Like the guy who bats three spots ahead of him in the lineup, LaRoche has felt fine at the plate. He just didn't have anything to show for it.
When he stepped to the plate in the sixth, LaRoche's season batting line read: .000/.063/.000.
"It's never a good feeling," he said. "The first series, to look up and see zeroes for a batting average is OK. You get into the second week of the season? That's never a good feeling to look up there and not have a hit. But I felt great that first series at home. Just couldn't get the ball to fall."

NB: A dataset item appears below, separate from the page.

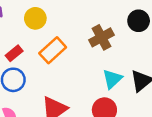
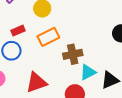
brown cross: (101, 37) -> (73, 54), moved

His back -- which tightened up over the weekend in Cincinnati and forced him to miss two games -- feeling much better, LaRoche knew he'd get on the board eventually. And when he connected on Peavy's 100th and final pitch of the night, he could finally breathe a sigh of relief and round the bases for the first time this season.
Two innings later, LaRoche did it again, taking left-hander Matt Thornton deep for his second homer in as many at-bats. With only two swings, he managed to raise his slugging percentage 471 points.
"You guys were all worried about it," Johnson said. "I wasn't worried about it. ... I like the way he was swinging. But it probably did ease a little pressure."
If nothing else, LaRoche was relieved not to have to hear any more grief from his 11-year-old son, Drake, who had some choice words for his dad following the homer.
"He taps me on the back and says: 'It's about time!' and then turns and walks away," Adam LaRoche said.
Everyone could laugh about it afterward, but only because Soriano escaped a harrowing ninth inning, one in which the new closer surrendered a two-out, two-run homer to Alex Rios to trim the Nationals' three-run lead into a one-run nailbiter. With slugger Adam Dunn waiting in the on-deck circle to potentially make his return to D.C. with the game on the line, Soriano calmly retired Paul Konerko to end this one and preserve the Nats' fifth win in seven games.
"It wasn't pretty," Johnson said.
But on this night, it was good enough.